3 Psychological Tricks to Help You Save Money
We all know that saving is important and is something that we should be doing. And yet, overall we’re doing less and less of it. We know what we need to do. The question is: How do we do it?
Your savings behavior is not a question of how smart you are or how much willpower you have. The amount we save depends upon environmental cues around us. A study was done among two groups, first group was shown their income on monthly basis and another group on weekly basis. And it was found that people who saw their income on a weekly basis were able to budget better throughout month. There wasn’t any changed made by a research group on how much money people were receiving, researchers only changed the environment in which people understood their income. And environmental ques like such has an impact.

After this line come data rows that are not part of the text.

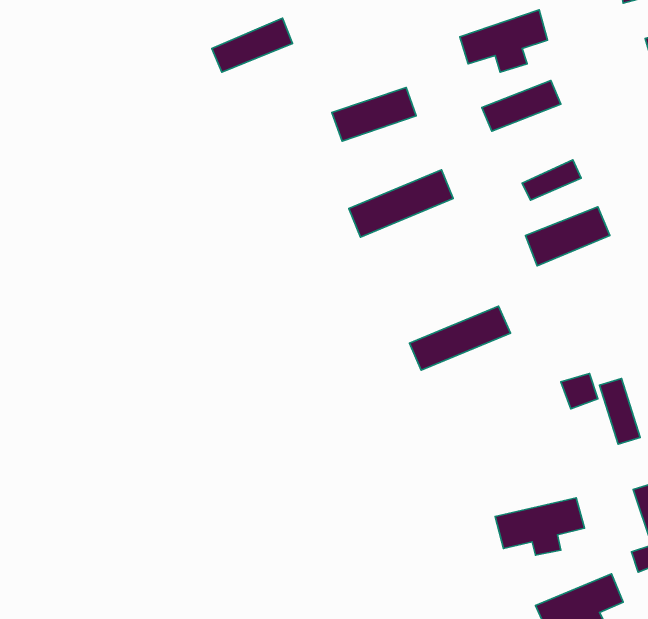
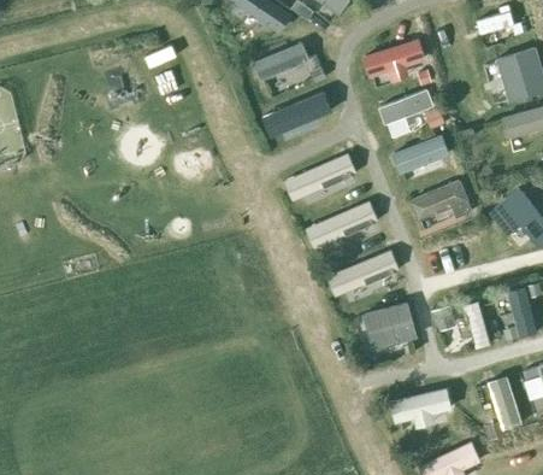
building: [212,18,293,72] -> [252,42,309,81]
building: none -> [305,200,378,248]
building: none -> [360,301,417,351]

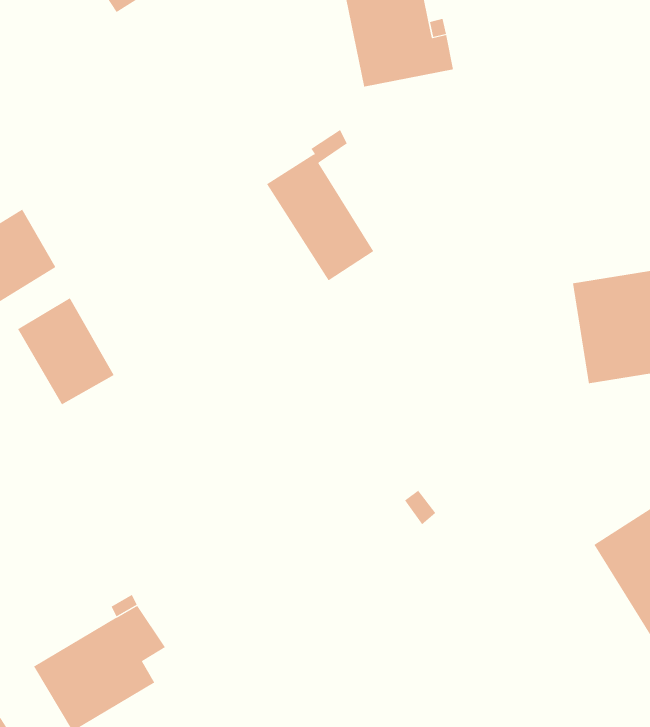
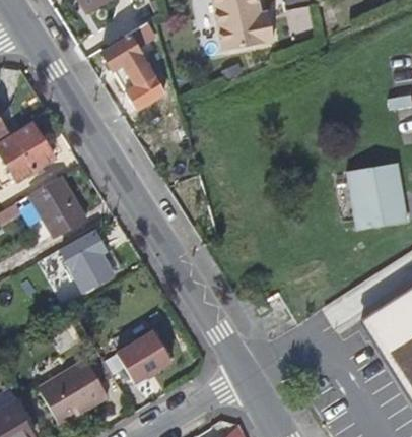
building: [266,129,374,281] -> [102,22,164,110]
building: none -> [58,230,113,292]
building: none -> [119,330,175,382]

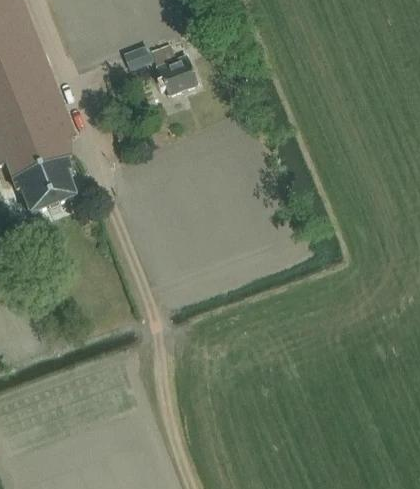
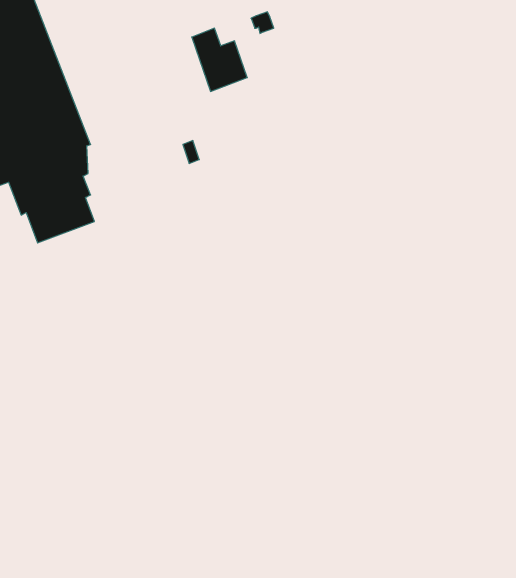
building: [124,43,154,68] -> none

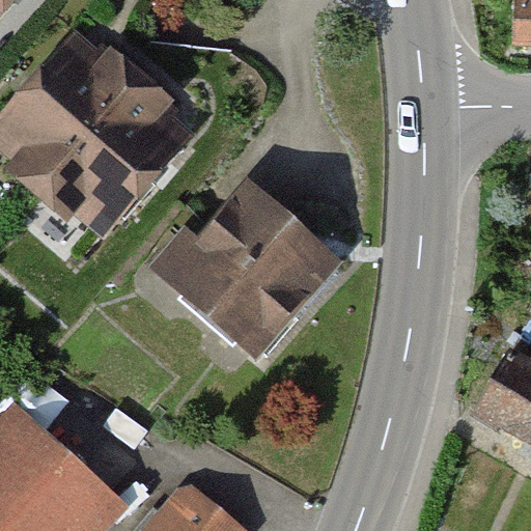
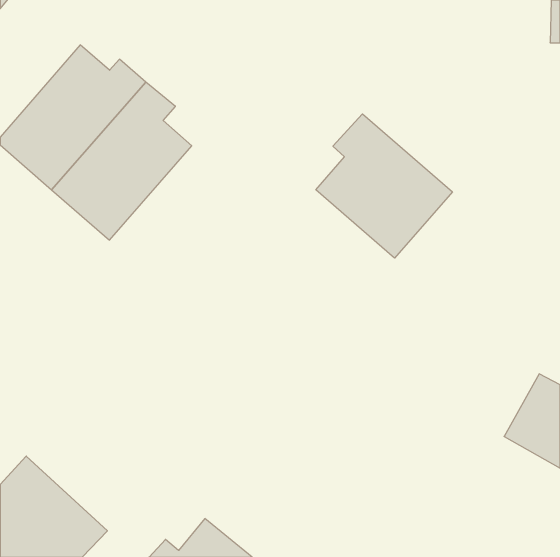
building: none -> [316,114,452,258]
building: [177,193,331,347] -> none

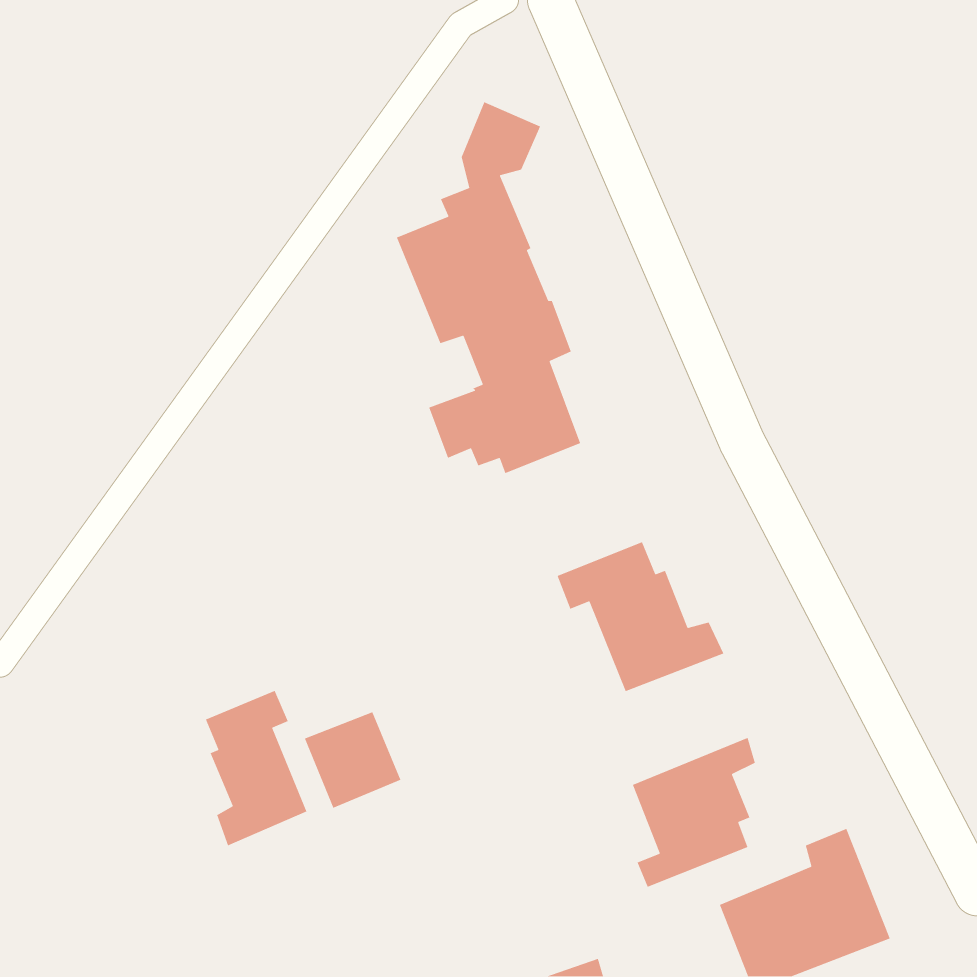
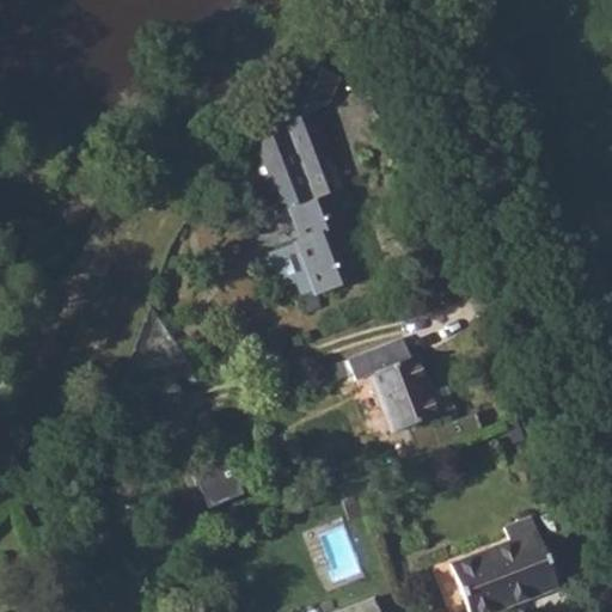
building: [205,690,308,847] -> none
building: [632,737,756,888] -> none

This article is not about what you already know about how to open a saving account or how to start saving for your retirement. It is about a knowing a gap that exist when we think of saving and how to bridge this gap from your intention to save and your actions. And that’s why you should have a glance through this article to understand and start saving money which you really want to do but have been making excuses.
The first way to start saving money is, harness the power of pre-commitment. Fundamentally, we think about ourselves in two different ways: our present self and out future self. In the future we’re perfect, we’re going to save for retirement, we’re going to lose weight and all the possible good thing that we might be doing. But we often times forget that our future self is exactly the same person as our present self. We know that one of the best time to save is when you get your tax return. Researchers tried an A /B test, where people of first group were texted one month before they filed for their taxes. And ask them, “If you get a tax refund, what percentage would you like to save?” This is a really hard question as they people were unknown whether they would receive a tax refund or how much. In the second group, people were asked right after they received their refund, “What percentage would you like to save?” Now here’s what happened. In that second condition, when people just received their tax refund, they wanted to save about 17 percent of their tax refund. But in the condition when people were asked beforehand they even filed their taxes, savings rate increased from 17 percent to 27 percent when asked before. Why? Because you are committing for your future self, and of course your future self can save 27 percent. These large changes in saving behavior came from the fact that we changed the decision-making environment if you are willing to change your saving behavior then harness the same power. So that a moment and think about the ways in which you can sign up your future self for something that you know today will be a little bit hard. Sign up for an app that lets you make savings decisions in advance. The trick is, you have to have that binding contract.
The second way saving money is, using transition moments to your advantages. An experiment was done with a website that helps older adults share their housing. Two ads were running on social media, targeted to same population of 58 years old. One ad said, “Hey, you are getting older. Are you ready for retirement? House sharing can help you.” Second ad was little more specific and said, “You are 58 and turning 59. Are you ready for retirement? House sharing can help.” The second ad was highlighting that transition is happening. All of a sudden, the sign up rates increased when age was highlighted. In psychology, it is called the “fresh start effect.” Whether it is a start of new year of even a new month your motivation to act increases. So right now, put a meeting request on your calendar for the day before your nest birthday. Identify one financial thing you most want to do. And commit yourself to it.
The third and the final trick to save money is get a handle on small, frequent purchases. Number of researches that are done over the years has found that number one purchase people say they regret is eating out. It’s a frequent purchase people make almost every day and its death by a thousand cuts. A coffee here, or pizza at new place around the corner, it adds up and decreases our ability to save. Though people know they are spending way too much but information alone doesn’t change behavior or a spending habit because environment around you is still the same. If you are eating all 3 meals of day outside cutoff at least 1 meal day and start eating at home. This will make huge change in your spending pattern and help to save money.
As human beings, we can be irrational when it comes to saving, spending and budgeting. But luckily, we know this is about ourselves and we can predict how we will act under certain environments. Let’s do that with saving. Let’s change our environment to help our future selves.